YOUR GOAL> Your answer must repeat the full listing, line for line.

SUPPLIED DATA>
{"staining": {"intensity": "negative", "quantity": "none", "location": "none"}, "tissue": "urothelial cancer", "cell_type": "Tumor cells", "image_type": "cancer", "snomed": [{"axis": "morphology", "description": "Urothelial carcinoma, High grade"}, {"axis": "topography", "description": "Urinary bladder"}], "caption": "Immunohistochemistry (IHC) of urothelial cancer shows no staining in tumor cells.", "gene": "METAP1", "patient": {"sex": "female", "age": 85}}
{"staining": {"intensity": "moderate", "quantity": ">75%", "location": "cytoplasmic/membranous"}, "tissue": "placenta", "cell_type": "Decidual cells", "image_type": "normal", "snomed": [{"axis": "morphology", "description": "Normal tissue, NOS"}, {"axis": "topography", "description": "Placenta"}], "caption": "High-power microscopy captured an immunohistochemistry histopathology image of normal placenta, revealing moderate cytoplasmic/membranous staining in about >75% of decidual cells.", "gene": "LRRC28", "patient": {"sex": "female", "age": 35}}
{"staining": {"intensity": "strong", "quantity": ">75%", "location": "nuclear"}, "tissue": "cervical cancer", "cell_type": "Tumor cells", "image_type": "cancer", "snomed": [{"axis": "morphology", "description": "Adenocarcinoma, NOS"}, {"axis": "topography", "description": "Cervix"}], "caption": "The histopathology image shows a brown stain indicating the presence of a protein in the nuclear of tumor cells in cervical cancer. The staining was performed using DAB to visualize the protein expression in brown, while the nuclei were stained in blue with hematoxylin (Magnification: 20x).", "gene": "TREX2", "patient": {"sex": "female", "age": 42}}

RESULT OF THE TASK>
{"staining": {"intensity": "negative", "quantity": "none", "location": "none"}, "tissue": "urothelial cancer", "cell_type": "Tumor cells", "image_type": "cancer", "snomed": [{"axis": "morphology", "description": "Urothelial carcinoma, High grade"}, {"axis": "topography", "description": "Urinary bladder"}], "caption": "Immunohistochemistry (IHC) of urothelial cancer shows no staining in tumor cells.", "gene": "METAP1", "patient": {"sex": "female", "age": 85}}
{"staining": {"intensity": "moderate", "quantity": ">75%", "location": "cytoplasmic/membranous"}, "tissue": "placenta", "cell_type": "Decidual cells", "image_type": "normal", "snomed": [{"axis": "morphology", "description": "Normal tissue, NOS"}, {"axis": "topography", "description": "Placenta"}], "caption": "High-power microscopy captured an immunohistochemistry histopathology image of normal placenta, revealing moderate cytoplasmic/membranous staining in about >75% of decidual cells.", "gene": "LRRC28", "patient": {"sex": "female", "age": 35}}
{"staining": {"intensity": "strong", "quantity": ">75%", "location": "nuclear"}, "tissue": "cervical cancer", "cell_type": "Tumor cells", "image_type": "cancer", "snomed": [{"axis": "morphology", "description": "Adenocarcinoma, NOS"}, {"axis": "topography", "description": "Cervix"}], "caption": "The histopathology image shows a brown stain indicating the presence of a protein in the nuclear of tumor cells in cervical cancer. The staining was performed using DAB to visualize the protein expression in brown, while the nuclei were stained in blue with hematoxylin (Magnification: 20x).", "gene": "TREX2", "patient": {"sex": "female", "age": 42}}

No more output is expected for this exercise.